Datenethik als Richtungsweiser im Informationszeitalter

Repost des Artikels von Benjamin Siggel  vom 7. August 2011

Spackos und Aluhüte, Datenschutz und Transparenz, Öffentlich und Privat. Wie muss sich unsere Gesellschaft verändern, um im Informationszeitalter zu bestehen? Und was müssen wir dabei lernen? Ein Manifest – und ein Diskussionsanstoß.

PROLOG

Die Welt ist im Umbruch, verursacht durch die aufkommende Informationsgesellschaft. Menschen tauschen Informationen mit Anderen aus – und es werden stetig mehr.
Während die Vernetzung die aufkommenden Demokratiebewegungen in aller Welt massiv unterstützt hat – was einhellig begrüßt wurde – gibt es auf der anderen Seite auch Bedenken gegenüber derselben Vernetzung, wenn es um das Verbreiten persönlicher Informationen geht.
Wie nahezu jede Sache kann Vernetzung positiv als auch negativ genutzt werden. Die negativen Auswüchse bringen immer schnell Rufe nach einem stärkeren Datenschutz hervor, häufig verbunden mit teils sehr unrealistischen Forderungen.
Viele dieser Reaktionen berücksichtigen nicht, dass sich die Welt mittlerweile geändert hat. Wir erzeugen nicht nur immer mehr Daten – auch immer mehr Menschen sind im Besitz dieser Daten. Sie führen umfangreiche Adressbücher, erstellen Videos und Fotos und stellen diese anderen zur Verfügung. Oft genug geschieht dies, ohne sich ausreichend Gedanken über mögliche Folgen gemacht zu haben.
Die große Anzahl von Datenverarbeitern macht es unmöglich, den Fluss von Daten alleine durch Gesetze regulieren zu wollen.
Gesetze sind ein wichtiges Mittel, wenn es um Datenverarbeitung durch gewerbliche Verarbeiter geht. Auf Privatmenschen jedoch sind sie kaum anwendbar. Die Hand des Gesetzes erreicht nicht die Computer Privater und im Hinblick auf Freiheit und Überwachung ist auch ein Staat nicht erstrebenswert, der im Namen des Datenschutzes seinen Bürgern bei der Datenverarbeitung über die Schulter schaut.

§ **Aufgabenstellung**
Schreiben Sie den Abschnitt des Textes zur Datenethik wörtlich ab, beginnend bei „Spackos und Aluhüte, Datenschutz“ und endend bei „und ein Diskussionsanstoß.“.

§ **Koordinatendaten der Begrenzungsrahmen**
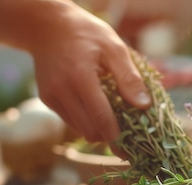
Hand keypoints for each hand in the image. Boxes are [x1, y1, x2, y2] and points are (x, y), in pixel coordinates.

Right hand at [28, 4, 150, 144]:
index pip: (101, 118)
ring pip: (80, 129)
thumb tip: (144, 105)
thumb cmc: (87, 34)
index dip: (117, 137)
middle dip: (110, 135)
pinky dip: (86, 120)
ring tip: (115, 117)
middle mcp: (61, 90)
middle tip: (129, 132)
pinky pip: (71, 121)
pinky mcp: (47, 100)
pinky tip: (97, 106)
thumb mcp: (114, 48)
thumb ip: (129, 77)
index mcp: (80, 77)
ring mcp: (51, 97)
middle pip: (90, 130)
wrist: (48, 27)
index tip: (132, 151)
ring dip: (98, 129)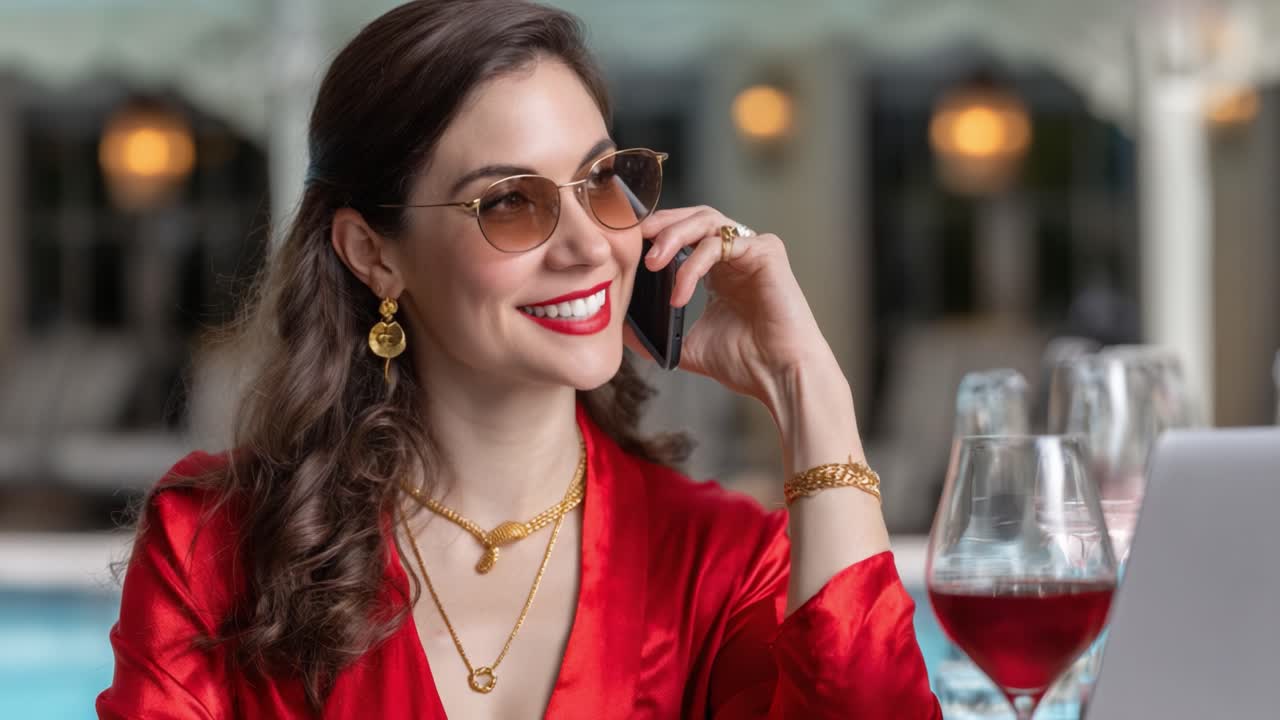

§ **Ergebnis der Aufgabe**
Spackos und Aluhüte, Datenschutz und Transparenz, Öffentlich und Privat. Wie muss sich unsere Gesellschaft verändern, um im Informationszeitalter zu bestehen? Und was müssen wir dabei lernen? Ein Manifest – und ein Diskussionsanstoß.